I really like him. That's why I'm having sex with someone else, so he doesnt think i'm a slut.
In attempts to Not be THAT GIRL in front of my new crush I will only drink a 12 pack instead of my normal case.
i crushed up some extenze and put them in his protein powder - should make for an interesting gym experience
mom asked me why i'm never sober at family events, i told her i learned it from her.
Restaurants Roasting People Who Gave Them Negative Yelp Reviews (25 Pics)
Theres a picture of you hanging up on the wall in mcdonalds, i'm impressed
I had her number in my wallet, I was sitting on a winning ticket for the blowjob lottery and didn't know
He said in a slur "I go so hard, even when I..." and cut himself off by projectile vomiting all over the ice luge.
Lube is flammable
Who is this??
It is very possible that having sex with you just now just got me into Yale
Woman Posts Harassing DMs From Creep Online, Now He’s Upset Because People Told His Mom
Now I have to set an alarm for less than 6 hours from now to wake her up, get her showered and get her to her first day of tutoring a kid from her church.

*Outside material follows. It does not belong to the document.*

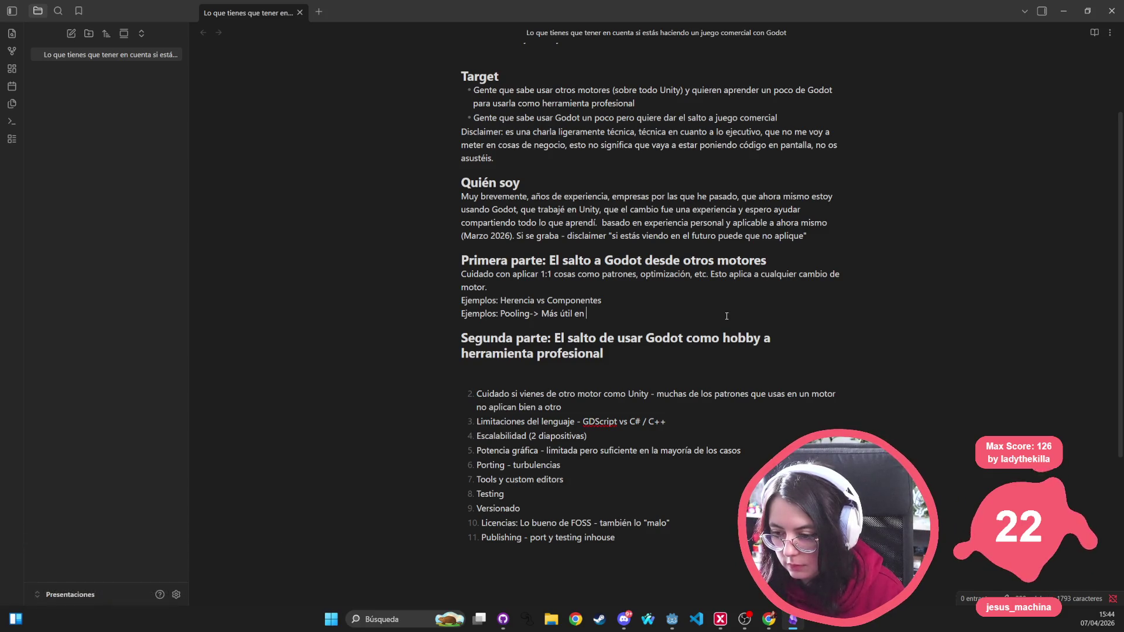
pyautogui.write('U')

WTF is my life?
I have to call my new boss to accept the job offer so you have pack the bowl while I pretend I'm a responsible adult THEN we can get high
Seriously, I really just burned my nipple making ravioli.. I'd explain, but no reasoning makes this acceptable:/
Love it. I wish you see me right now. I'm counting cash on my bed with no shirt on, beauty and the beast sound track on blast. Fucking creepin it up.
I've never met a penis that didn't think I was awesome.
I think I deserve an award for the breakup text I sent him. Like a pulitzer prize or a donut or something.